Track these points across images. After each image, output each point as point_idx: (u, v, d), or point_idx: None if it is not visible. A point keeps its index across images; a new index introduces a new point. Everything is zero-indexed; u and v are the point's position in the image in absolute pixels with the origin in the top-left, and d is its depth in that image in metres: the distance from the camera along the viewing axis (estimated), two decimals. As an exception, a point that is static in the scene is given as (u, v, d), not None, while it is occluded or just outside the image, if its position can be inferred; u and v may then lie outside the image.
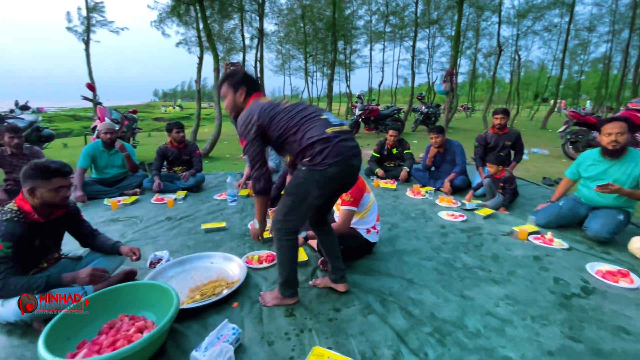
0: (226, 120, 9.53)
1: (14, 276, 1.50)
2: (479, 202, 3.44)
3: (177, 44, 10.36)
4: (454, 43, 8.96)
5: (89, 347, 1.37)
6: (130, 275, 2.00)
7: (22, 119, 5.18)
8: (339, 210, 2.23)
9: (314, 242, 2.29)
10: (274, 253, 2.26)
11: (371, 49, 19.06)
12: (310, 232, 2.18)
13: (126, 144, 4.04)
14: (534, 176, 5.01)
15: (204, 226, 2.78)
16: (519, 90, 17.30)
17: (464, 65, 21.65)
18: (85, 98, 5.32)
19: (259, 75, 7.77)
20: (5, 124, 4.66)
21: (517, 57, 16.29)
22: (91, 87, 5.30)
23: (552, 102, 18.06)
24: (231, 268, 2.07)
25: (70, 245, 2.02)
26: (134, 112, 5.99)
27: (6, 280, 1.47)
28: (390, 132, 4.48)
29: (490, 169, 3.42)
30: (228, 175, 3.50)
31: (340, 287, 1.84)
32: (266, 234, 2.19)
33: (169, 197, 3.56)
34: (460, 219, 3.02)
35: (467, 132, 12.13)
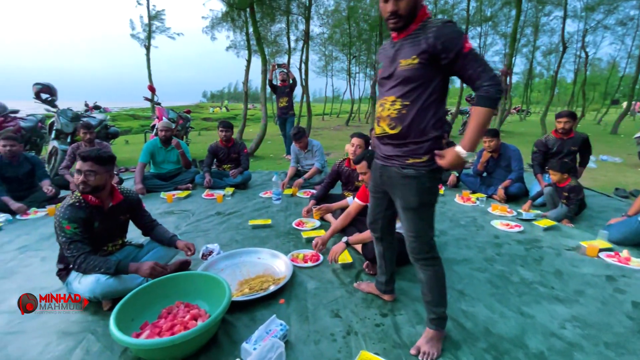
0: (270, 120, 9.80)
1: (92, 254, 1.66)
2: (538, 212, 3.16)
3: (227, 48, 10.92)
4: (510, 41, 8.37)
5: (151, 329, 1.48)
6: (184, 265, 2.12)
7: (94, 117, 5.76)
8: None
9: (358, 247, 2.26)
10: (319, 253, 2.29)
11: (417, 49, 18.46)
12: (352, 238, 2.12)
13: (181, 142, 4.33)
14: (603, 187, 4.50)
15: (251, 222, 2.87)
16: (585, 91, 15.66)
17: (518, 64, 20.17)
18: (147, 99, 5.80)
19: (303, 77, 7.91)
20: (81, 121, 5.24)
21: (583, 54, 14.79)
22: (152, 88, 5.77)
23: (624, 104, 16.13)
24: (277, 265, 2.12)
25: (132, 233, 2.19)
26: (188, 112, 6.40)
27: (87, 256, 1.65)
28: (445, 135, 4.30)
29: (553, 176, 3.12)
30: (273, 175, 3.59)
31: (387, 297, 1.78)
32: (342, 259, 2.13)
33: (219, 193, 3.75)
34: (517, 229, 2.80)
35: (522, 136, 11.28)
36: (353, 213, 2.44)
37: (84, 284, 1.66)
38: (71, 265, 1.70)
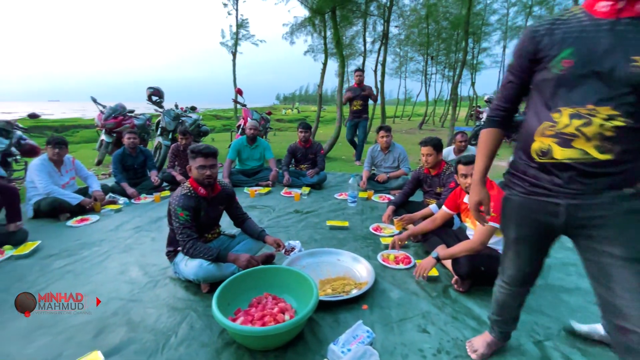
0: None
1: (198, 240, 1.85)
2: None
3: (305, 52, 11.34)
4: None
5: (244, 315, 1.58)
6: (269, 258, 2.23)
7: (190, 117, 6.51)
8: (474, 226, 1.99)
9: (448, 263, 2.11)
10: (410, 255, 2.23)
11: (505, 47, 16.83)
12: (443, 253, 1.95)
13: (263, 140, 4.63)
14: None
15: (329, 223, 2.91)
16: None
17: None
18: (235, 101, 6.35)
19: (379, 78, 7.79)
20: (180, 120, 5.96)
21: None
22: (240, 91, 6.30)
23: None
24: (358, 269, 2.09)
25: (223, 224, 2.38)
26: (269, 113, 6.84)
27: (195, 242, 1.84)
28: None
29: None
30: (350, 177, 3.59)
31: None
32: (430, 272, 1.99)
33: (296, 192, 3.89)
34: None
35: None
36: (440, 221, 2.30)
37: (190, 267, 1.86)
38: (180, 248, 1.91)
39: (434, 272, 2.03)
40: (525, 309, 1.74)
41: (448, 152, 4.09)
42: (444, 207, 2.27)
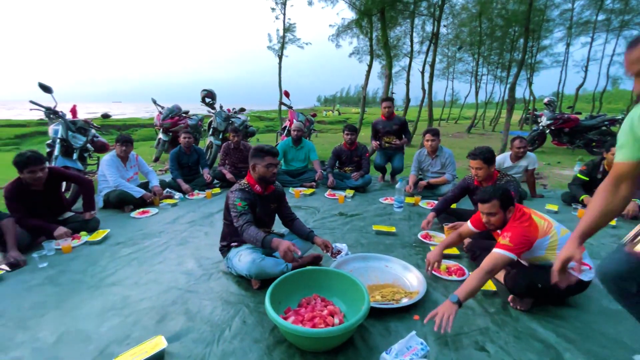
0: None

====

Exercise requirements:
When you repeat the material above, keep every word exact and leave out the pictures.

Exercise response:
Track these points across images. After each image, output each point as point_idx: (u, v, d), or point_idx: None if it is not visible. A point keeps its index across images; a new index introduces a new point. Everything is zero-indexed; u and v are the point's position in the image in absolute pixels with the origin in the top-left, and d is its depth in that image in metres: the distance from the camera along the viewing axis (estimated), two decimals. As an exception, a point that is static in the scene is given as (u, v, d), not None, while it is occluded or just outside the image, if its position can be inferred; u and v may then lie outside the image.
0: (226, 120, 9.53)
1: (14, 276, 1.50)
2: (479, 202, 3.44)
3: (177, 44, 10.36)
4: (454, 43, 8.96)
5: (89, 347, 1.37)
6: (130, 275, 2.00)
7: (22, 119, 5.18)
8: (339, 210, 2.23)
9: (314, 242, 2.29)
10: (274, 253, 2.26)
11: (371, 49, 19.06)
12: (310, 232, 2.18)
13: (126, 144, 4.04)
14: (534, 176, 5.01)
15: (204, 226, 2.78)
16: (519, 90, 17.30)
17: (464, 65, 21.65)
18: (85, 98, 5.32)
19: (259, 75, 7.77)
20: (5, 124, 4.66)
21: (517, 57, 16.29)
22: (91, 87, 5.30)
23: (552, 102, 18.06)
24: (231, 268, 2.07)
25: (70, 245, 2.02)
26: (134, 112, 5.99)
27: (6, 280, 1.47)
28: (390, 132, 4.48)
29: (490, 169, 3.42)
30: (228, 175, 3.50)
31: (340, 287, 1.84)
32: (266, 234, 2.19)
33: (169, 197, 3.56)
34: (460, 219, 3.02)
35: (467, 132, 12.13)
0: (270, 120, 9.80)
1: (92, 254, 1.66)
2: (538, 212, 3.16)
3: (227, 48, 10.92)
4: (510, 41, 8.37)
5: (151, 329, 1.48)
6: (184, 265, 2.12)
7: (94, 117, 5.76)
8: None
9: (358, 247, 2.26)
10: (319, 253, 2.29)
11: (417, 49, 18.46)
12: (352, 238, 2.12)
13: (181, 142, 4.33)
14: (603, 187, 4.50)
15: (251, 222, 2.87)
16: (585, 91, 15.66)
17: (518, 64, 20.17)
18: (147, 99, 5.80)
19: (303, 77, 7.91)
20: (81, 121, 5.24)
21: (583, 54, 14.79)
22: (152, 88, 5.77)
23: (624, 104, 16.13)
24: (277, 265, 2.12)
25: (132, 233, 2.19)
26: (188, 112, 6.40)
27: (87, 256, 1.65)
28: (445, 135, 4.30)
29: (553, 176, 3.12)
30: (273, 175, 3.59)
31: (387, 297, 1.78)
32: (342, 259, 2.13)
33: (219, 193, 3.75)
34: (517, 229, 2.80)
35: (522, 136, 11.28)
36: (353, 213, 2.44)
37: (84, 284, 1.66)
38: (71, 265, 1.70)
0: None
1: (198, 240, 1.85)
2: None
3: (305, 52, 11.34)
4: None
5: (244, 315, 1.58)
6: (269, 258, 2.23)
7: (190, 117, 6.51)
8: (474, 226, 1.99)
9: (448, 263, 2.11)
10: (410, 255, 2.23)
11: (505, 47, 16.83)
12: (443, 253, 1.95)
13: (263, 140, 4.63)
14: None
15: (329, 223, 2.91)
16: None
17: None
18: (235, 101, 6.35)
19: (379, 78, 7.79)
20: (180, 120, 5.96)
21: None
22: (240, 91, 6.30)
23: None
24: (358, 269, 2.09)
25: (223, 224, 2.38)
26: (269, 113, 6.84)
27: (195, 242, 1.84)
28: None
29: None
30: (350, 177, 3.59)
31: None
32: (430, 272, 1.99)
33: (296, 192, 3.89)
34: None
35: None
36: (440, 221, 2.30)
37: (190, 267, 1.86)
38: (180, 248, 1.91)
39: (434, 272, 2.03)
40: (525, 309, 1.74)
41: (448, 152, 4.09)
42: (444, 207, 2.27)
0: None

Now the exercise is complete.